To-do item:
Reproduce the material below with every instance of "Catalog" changed to "Directory" and nothing else changed.

Material for this exercise:

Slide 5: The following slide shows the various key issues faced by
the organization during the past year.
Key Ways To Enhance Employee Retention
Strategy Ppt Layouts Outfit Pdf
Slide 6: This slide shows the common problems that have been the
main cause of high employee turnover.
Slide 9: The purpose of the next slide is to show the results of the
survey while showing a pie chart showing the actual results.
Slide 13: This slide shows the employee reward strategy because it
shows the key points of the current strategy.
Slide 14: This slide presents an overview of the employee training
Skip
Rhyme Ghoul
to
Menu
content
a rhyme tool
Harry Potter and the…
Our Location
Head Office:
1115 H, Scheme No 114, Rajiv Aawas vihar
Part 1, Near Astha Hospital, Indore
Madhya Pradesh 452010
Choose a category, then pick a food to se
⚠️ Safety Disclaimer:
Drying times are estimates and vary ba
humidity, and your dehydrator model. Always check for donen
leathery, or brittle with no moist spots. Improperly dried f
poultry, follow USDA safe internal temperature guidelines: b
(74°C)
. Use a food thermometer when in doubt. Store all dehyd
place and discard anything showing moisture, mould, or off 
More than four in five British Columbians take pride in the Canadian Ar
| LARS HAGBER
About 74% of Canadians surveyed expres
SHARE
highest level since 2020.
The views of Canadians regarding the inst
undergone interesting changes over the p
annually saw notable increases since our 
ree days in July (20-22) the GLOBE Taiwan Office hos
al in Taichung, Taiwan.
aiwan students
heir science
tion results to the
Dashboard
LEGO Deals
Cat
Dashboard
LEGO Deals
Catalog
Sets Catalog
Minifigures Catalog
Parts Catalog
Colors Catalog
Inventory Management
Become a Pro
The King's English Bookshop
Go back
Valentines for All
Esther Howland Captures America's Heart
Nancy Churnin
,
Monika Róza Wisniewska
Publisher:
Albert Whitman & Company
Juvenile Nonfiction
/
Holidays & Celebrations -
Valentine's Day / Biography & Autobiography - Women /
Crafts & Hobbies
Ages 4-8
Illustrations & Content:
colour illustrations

Task result:
Slide 5: The following slide shows the various key issues faced by
the organization during the past year.
Key Ways To Enhance Employee Retention
Strategy Ppt Layouts Outfit Pdf
Slide 6: This slide shows the common problems that have been the
main cause of high employee turnover.
Slide 9: The purpose of the next slide is to show the results of the
survey while showing a pie chart showing the actual results.
Slide 13: This slide shows the employee reward strategy because it
shows the key points of the current strategy.
Slide 14: This slide presents an overview of the employee training
Skip
Rhyme Ghoul
to
Menu
content
a rhyme tool
Harry Potter and the…
Our Location
Head Office:
1115 H, Scheme No 114, Rajiv Aawas vihar
Part 1, Near Astha Hospital, Indore
Madhya Pradesh 452010
Choose a category, then pick a food to se
⚠️ Safety Disclaimer:
Drying times are estimates and vary ba
humidity, and your dehydrator model. Always check for donen
leathery, or brittle with no moist spots. Improperly dried f
poultry, follow USDA safe internal temperature guidelines: b
(74°C)
. Use a food thermometer when in doubt. Store all dehyd
place and discard anything showing moisture, mould, or off 
More than four in five British Columbians take pride in the Canadian Ar
| LARS HAGBER
About 74% of Canadians surveyed expres
SHARE
highest level since 2020.
The views of Canadians regarding the inst
undergone interesting changes over the p
annually saw notable increases since our 
ree days in July (20-22) the GLOBE Taiwan Office hos
al in Taichung, Taiwan.
aiwan students
heir science
tion results to the
Dashboard
LEGO Deals
Cat
Dashboard
LEGO Deals
Directory
Sets Directory
Minifigures Directory
Parts Directory
Colors Directory
Inventory Management
Become a Pro
The King's English Bookshop
Go back
Valentines for All
Esther Howland Captures America's Heart
Nancy Churnin
,
Monika Róza Wisniewska
Publisher:
Albert Whitman & Company
Juvenile Nonfiction
/
Holidays & Celebrations -
Valentine's Day / Biography & Autobiography - Women /
Crafts & Hobbies
Ages 4-8
Illustrations & Content:
colour illustrations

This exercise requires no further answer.